November 17, 2007
Greg Sargent explains, once again, why the smug journalistic assumption that “if both sides are yelling at me, I must be doing my job” is not just vapid, but indicative of a wider problem within journalism as it is now practiced:
The editor of one of the two top newsweeklies tells us he goes to sleep with a smile on his face if he gets lots of criticism, so long as it came from blogs on both sides. But “doing our job” presumably here means “doing good journalism.” So if people on both sides say you aren’t doing good journalism, the correct response isn’t to say, “thanks, I appreciate it.” Rather, one should say, “Hmmm. People are criticizing me. Is there something to what they’re saying? Is one side perhaps right?”

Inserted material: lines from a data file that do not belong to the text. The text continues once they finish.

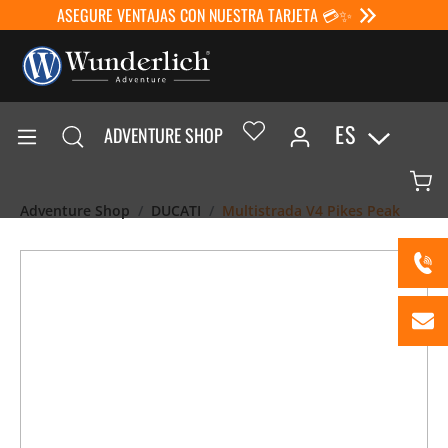
ASEGURE VENTAJAS CON NUESTRA TARJETA 💳✨
ES
ADVENTURE SHOP
Adventure Shop
DUCATI
Multistrada V4 Pikes Peak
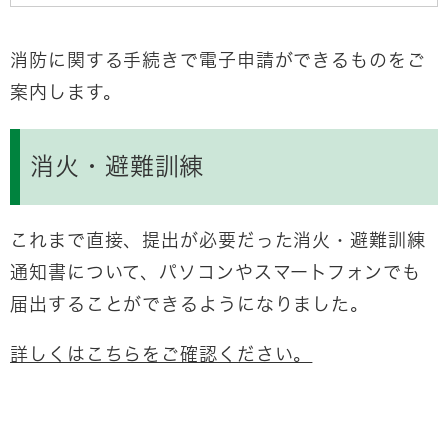
消防に関する手続きで電子申請ができるものをご
案内します。
消火・避難訓練
これまで直接、提出が必要だった消火・避難訓練
通知書について、パソコンやスマートフォンでも
届出することができるようになりました。
詳しくはこちらをご確認ください。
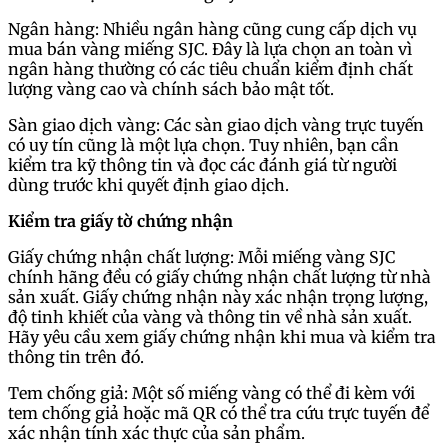
Ngân hàng: Nhiều ngân hàng cũng cung cấp dịch vụ
mua bán vàng miếng SJC. Đây là lựa chọn an toàn vì
ngân hàng thường có các tiêu chuẩn kiểm định chất
lượng vàng cao và chính sách bảo mật tốt.
Sàn giao dịch vàng: Các sàn giao dịch vàng trực tuyến
có uy tín cũng là một lựa chọn. Tuy nhiên, bạn cần
kiểm tra kỹ thông tin và đọc các đánh giá từ người
dùng trước khi quyết định giao dịch.
Kiểm tra giấy tờ chứng nhận
Giấy chứng nhận chất lượng: Mỗi miếng vàng SJC
chính hãng đều có giấy chứng nhận chất lượng từ nhà
sản xuất. Giấy chứng nhận này xác nhận trọng lượng,
độ tinh khiết của vàng và thông tin về nhà sản xuất.
Hãy yêu cầu xem giấy chứng nhận khi mua và kiểm tra
thông tin trên đó.
Tem chống giả: Một số miếng vàng có thể đi kèm với
tem chống giả hoặc mã QR có thể tra cứu trực tuyến để
xác nhận tính xác thực của sản phẩm.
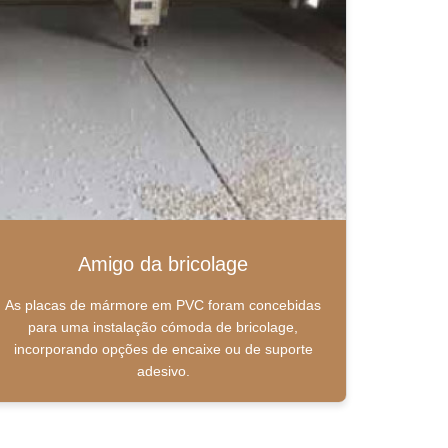
Amigo da bricolage
As placas de mármore em PVC foram concebidas
para uma instalação cómoda de bricolage,
incorporando opções de encaixe ou de suporte
adesivo.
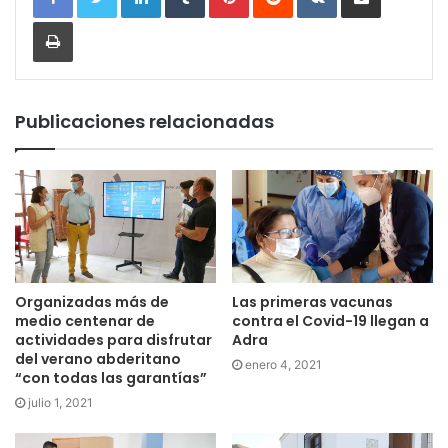
Imprimir
Publicaciones relacionadas
Organizadas más de
Las primeras vacunas
medio centenar de
contra el Covid-19 llegan a
actividades para disfrutar
Adra
del verano abderitano
enero 4, 2021
“con todas las garantías”
julio 1, 2021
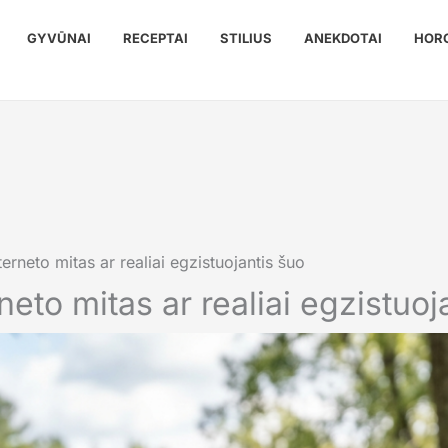
GYVŪNAI
RECEPTAI
STILIUS
ANEKDOTAI
HOR
nterneto mitas ar realiai egzistuojantis šuo
rneto mitas ar realiai egzistuoj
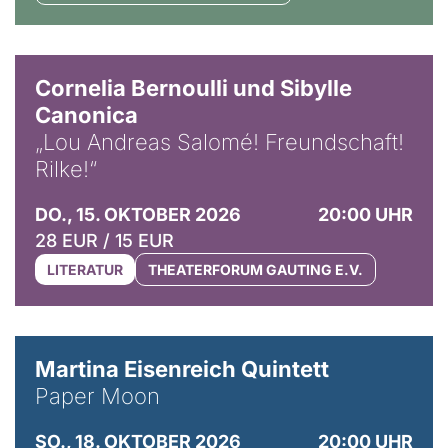
© Horst Stenzel
Cornelia Bernoulli und Sibylle
Canonica
„Lou Andreas Salomé! Freundschaft!
Rilke!“
DO., 15. OKTOBER 2026
20:00 UHR
28 EUR / 15 EUR
LITERATUR
THEATERFORUM GAUTING E.V.
© Mike Meyer
Martina Eisenreich Quintett
Paper Moon
SO., 18. OKTOBER 2026
20:00 UHR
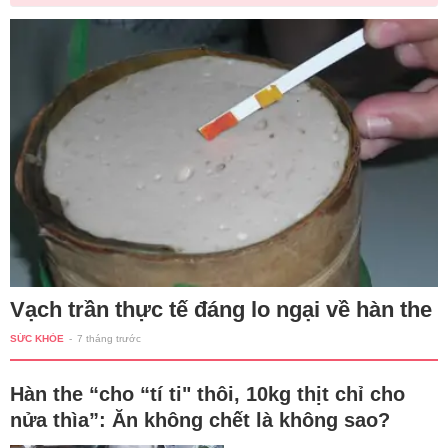
Vạch trần thực tế đáng lo ngại về hàn the
SỨC KHỎE
-
7 tháng trước
Hàn the “cho “tí ti" thôi, 10kg thịt chỉ cho
nửa thìa”: Ăn không chết là không sao?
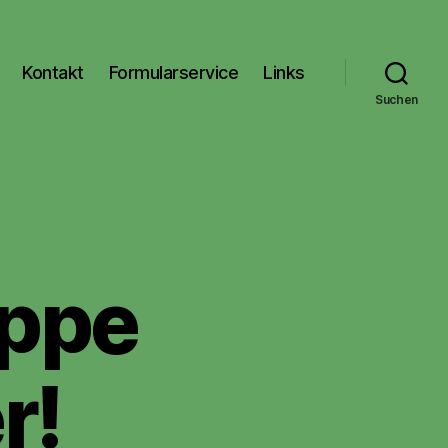
Kontakt
Formularservice
Links
Suchen
uppe
r!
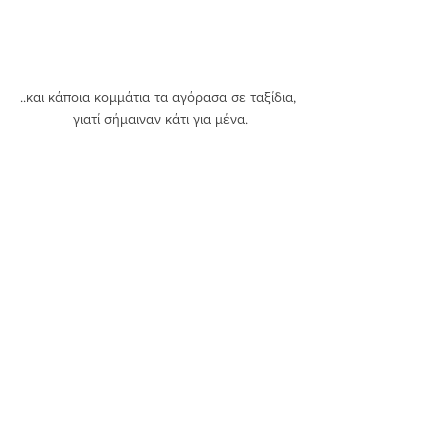
..και κάποια κομμάτια τα αγόρασα σε ταξίδια, 
γιατί σήμαιναν κάτι για μένα.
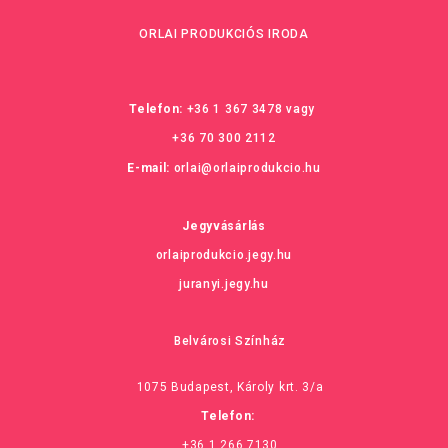
ORLAI PRODUKCIÓS IRODA
Telefon:
+36 1 367 3478
vagy
+36 70 300 2112
E-mail:
orlai@orlaiprodukcio.hu
Jegyvásárlás
orlaiprodukcio.jegy.hu
juranyi.jegy.hu
Belvárosi Színház
1075 Budapest, Károly krt. 3/a
Telefon:
+36 1 266 7130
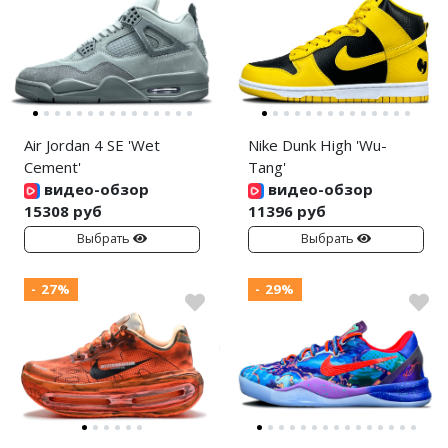
Air Jordan 4 SE 'Wet
Nike Dunk High 'Wu-
Cement'
Tang'
видео-обзор
видео-обзор
15308 руб
11396 руб
Выбрать
Выбрать
- 27%
- 29%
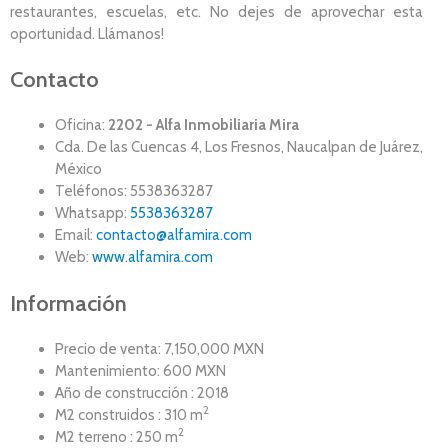
restaurantes, escuelas, etc. No dejes de aprovechar esta
oportunidad. Llámanos!
Contacto
Oficina:
2202 - Alfa Inmobiliaria Mira
Cda. De las Cuencas 4, Los Fresnos, Naucalpan de Juárez,
México
Teléfonos: 5538363287
Whatsapp:
5538363287
Email:
contacto@alfamira.com
Web:
www.alfamira.com
Información
Precio de venta: 7,150,000 MXN
Mantenimiento: 600 MXN
Año de construcción : 2018
2
M2 construidos : 310 m
2
M2 terreno : 250 m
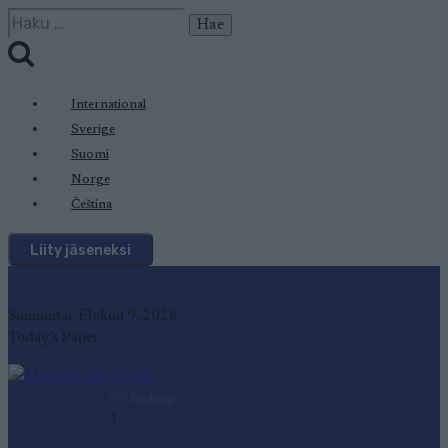
Siirry
Haku:
sisältöön
International
Sverige
Suomi
Norge
Čeština
Liity jäseneksi
Sunnuntai, Elokuu 9, 2026
Today's Paper
SC Ranking
1
-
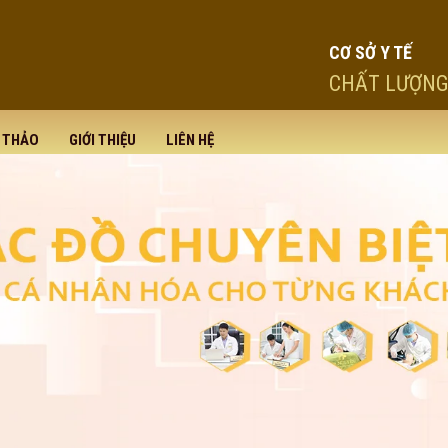
CƠ SỞ Y TẾ
CHẤT LƯỢNG
I THẢO
GIỚI THIỆU
LIÊN HỆ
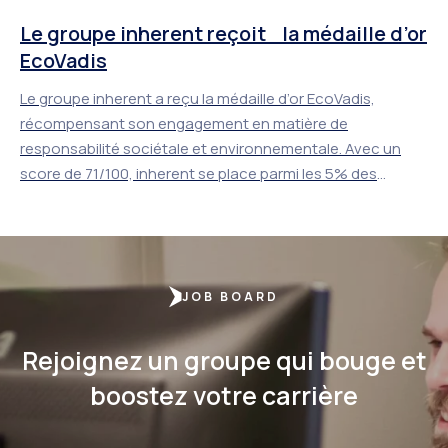
Le groupe inherent reçoit la médaille d’or
EcoVadis
Le groupe inherent a reçu la médaille d’or EcoVadis,
récompensant son engagement en matière de
responsabilité sociétale et environnementale. Avec un
score de 71/100, inherent se place parmi les 5% des
meilleures entreprises notées par EcoVadis.
JOB BOARD
Rejoignez un groupe qui bouge et
boostez votre carrière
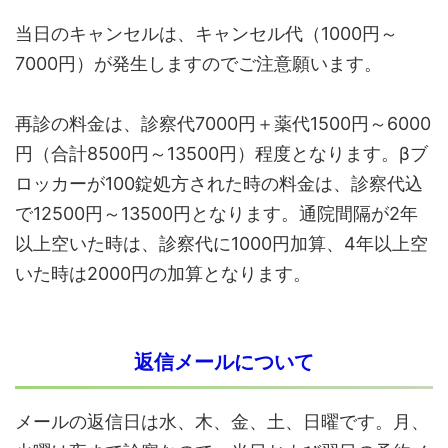
当日のキャンセルは、キャンセル代（1000円～
7000円）が発生しますのでご注意願います。
再診の料金は、診察代7000円＋薬代1500円～6000
円（合計8500円～13500円）程度となります。βブ
ロッカーが100錠処方された時の料金は、診察代込
で12500円～13500円となります。通院間隔が2年
以上空いた時は、診察代に1000円加算、4年以上空
いた時は2000円の加算となります。
返信メールについて
メールの返信日は水、木、金、土、日曜です。月、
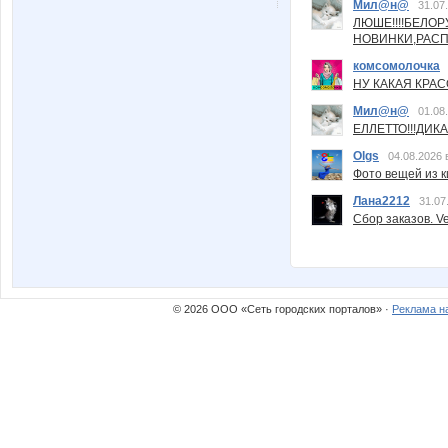
Мил@н@
31.07
ЛЮШЕ!!!!БЕЛО
НОВИНКИ,РАСП
комсомолочка
НУ КАКАЯ КРАСОТ
Мил@н@
01.08
ЕЛЛЕТТО!!!ДИК
Olgs
04.08.2026 
Фото вещей из ки
Лана2212
31.07
Сбор заказов. Ve
© 2026 ООО «Сеть городских порталов» ·
Реклама н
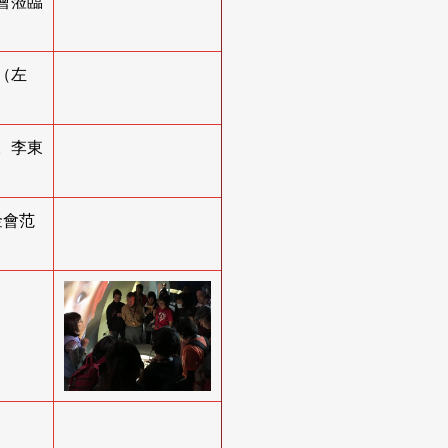
會蒞臨
（左
。李東
金會范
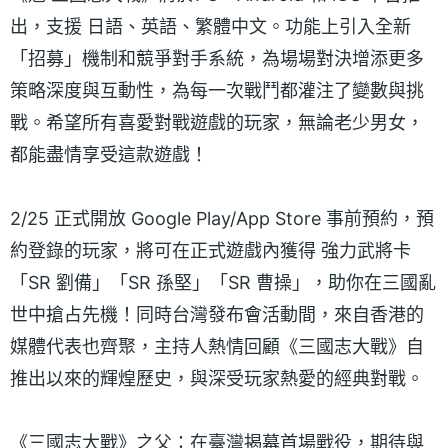
出，支援 日語、英語、繁體中文。功能上引入全新
「招募」機制和競爭對手系統，為場場對決增添更多
策略深度與互動性，為每一次戰鬥都灌注了變數與挑
戰。希望所有喜愛對戰遊戲的玩家，無論老少男女，
都能盡情享受這款遊戲！
2/25 正式開放 Google Play/App Store 事前預約，預
約登錄的玩家，將可在正式遊戲內獲得 強力武將卡
「SR 劉備」「SR 孫堅」「SR 曹操」，助你在三國亂
世中搶占先機！同時台灣發布會活動間，來自香港的
媒體代表也齊聚，主持人熱情回顧《三國志大戰》自
推出以來的輝煌歷史，與深受玩家熱愛的經典對戰。
《三國志大戰》之父：在臺灣揭幕首場戰役，期待與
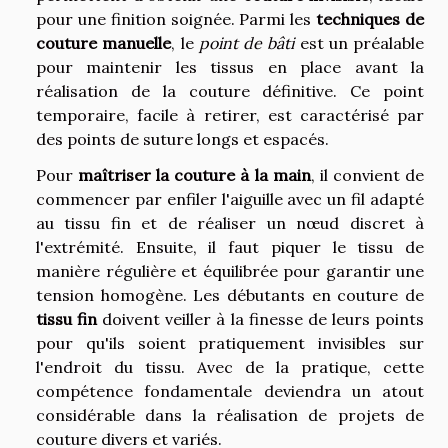
pour une finition soignée. Parmi les
techniques de
couture manuelle
, le
point de bâti
est un préalable
pour maintenir les tissus en place avant la
réalisation de la couture définitive. Ce point
temporaire, facile à retirer, est caractérisé par
des points de suture longs et espacés.
Pour
maîtriser la couture à la main
, il convient de
commencer par enfiler l'aiguille avec un fil adapté
au tissu fin et de réaliser un nœud discret à
l'extrémité. Ensuite, il faut piquer le tissu de
manière régulière et équilibrée pour garantir une
tension homogène. Les débutants en couture de
tissu fin
doivent veiller à la finesse de leurs points
pour qu'ils soient pratiquement invisibles sur
l'endroit du tissu. Avec de la pratique, cette
compétence fondamentale deviendra un atout
considérable dans la réalisation de projets de
couture divers et variés.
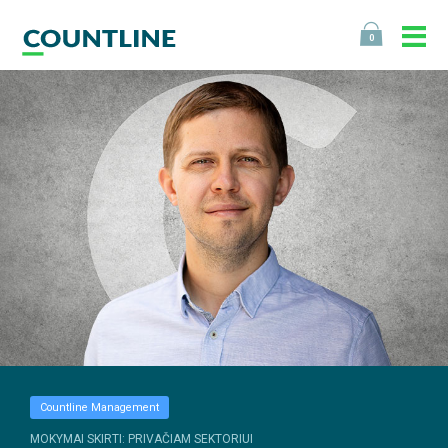
0
Countline Management
MOKYMAI SKIRTI: PRIVAČIAM SEKTORIUI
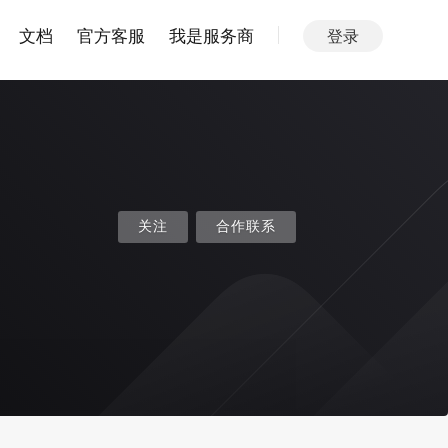
文档
官方客服
我是服务商
登录
关注
合作联系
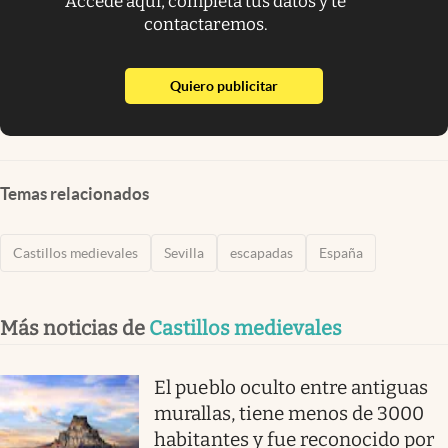
Accede aquí, completa tus datos y te
contactaremos.
abre en nueva pestaña
Quiero publicitar
Temas relacionados
Castillos medievales
Sevilla
escapadas
España
Más noticias de
Castillos medievales
El pueblo oculto entre antiguas
murallas, tiene menos de 3000
habitantes y fue reconocido por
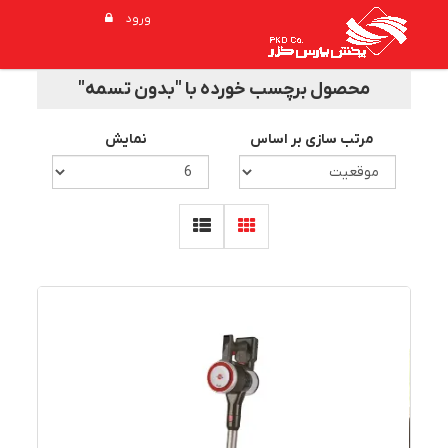
ورود
محصول برچسب خورده با "بدون تسمه"
مرتب سازی بر اساس
نمایش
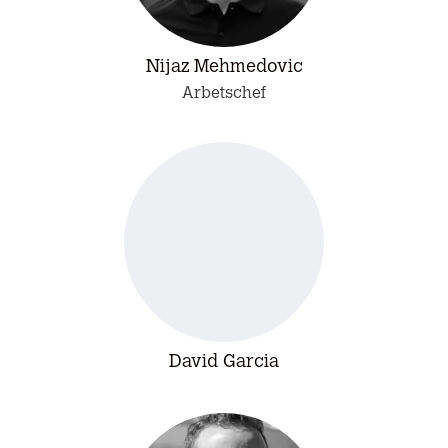
Nijaz Mehmedovic
Arbetschef
David Garcia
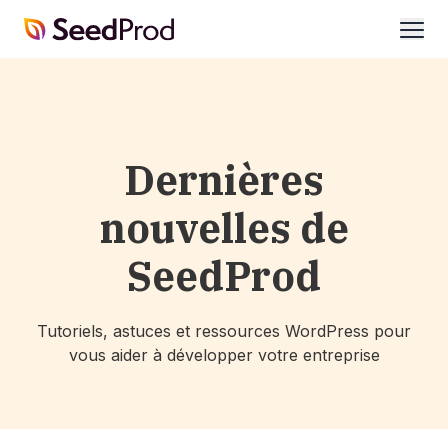
SeedProd
ouvri
Dernières
nouvelles de
SeedProd
Tutoriels, astuces et ressources WordPress pour
vous aider à développer votre entreprise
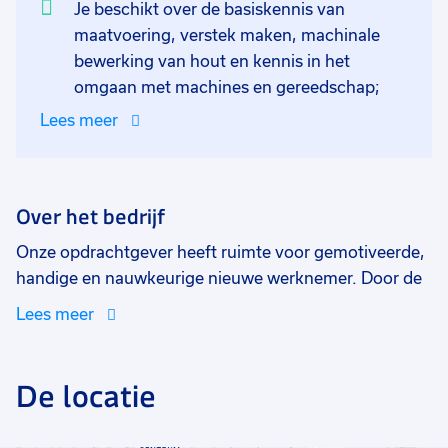
Je beschikt over de basiskennis van
maatvoering, verstek maken, machinale
bewerking van hout en kennis in het
omgaan met machines en gereedschap;
Lees meer
Over het bedrijf
Onze opdrachtgever heeft ruimte voor gemotiveerde,
handige en nauwkeurige nieuwe werknemer. Door de
veelzijdige en professionele kwaliteiten van de
Lees meer
werknemers zijn we in staat om vrijwel alle
klantwensen te realiseren. In de werkplaats worden de
chalets van de fundering tot het dak compleet
De locatie
gerealiseerd en worden deze vervolgens op diverse
locaties geïnstalleerd zoals op vakantieparken,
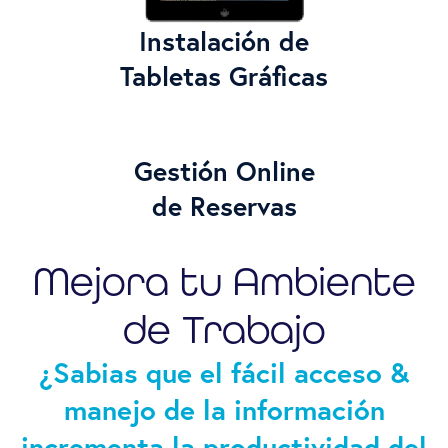
Instalación de
Tabletas Gráficas
Gestión Online
de Reservas
Mejora tu Ambiente
de Trabajo
¿Sabias que el fácil acceso &
manejo de la información
incrementa la productividad del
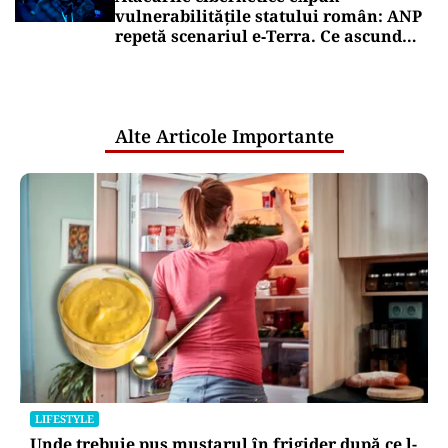
vulnerabilitățile statului român: ANP
repetă scenariul e‑Terra. Ce ascund
comunicările oficiale și cine răspunde
pentru mentenanța IT a instituțiilor
publice
Alte Articole Importante
LIFESTYLE
Unde trebuie pus muștarul în frigider după ce l-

You always hear variations of this. The problem is this presumption that blogospheric criticism from both sides is equally illegitimate because it’s equally rooted in nothing but ideology or partisanship. By this model, blogospheric criticism can’t ever be an accurate response to any actual journalistic failures on your part. It can only be because the bloggers are trying to game the refs and get you to help their cause. If both sides are being equally noisy, this means that your journalism isn’t helping either side and thus is “balanced.” So no blogospheric criticism can ever be substantively legit.
The subtext lurking under this attitude, unwittingly suggested by Meacham here, is even worse: That blogospheric criticism is a goal because it boosts traffic. Blogs are good for traffic and nothing else, so never mind whether the criticism of the quality of our journalism is right or could improve our discourse. If we generate lots of anger and traffic, equally distributed on both sides, we’re “doing our job.”
Thing is, one side can be right, and the other wrong. Not sure why this is difficult to understand.
Or, to put it another way, there’s a big difference between the press criticism on Media Matters For America, which presents complete quotations in their full context, and the Brent Bozell complaint factory, which uses funhouse-mirror “analysis” to bolster its ceaseless, unvarying complaints about liberal bias.
There’s also a big difference between the analysis presented by, say, Glenn Greenwald and the nonsense sluiced out from, oh, that Time magazine-anointed blog of the year, Little Green Footballs. But once smugness and insularity become your default setting for addressing criticism, such subtle distinctions tend to fall by the wayside.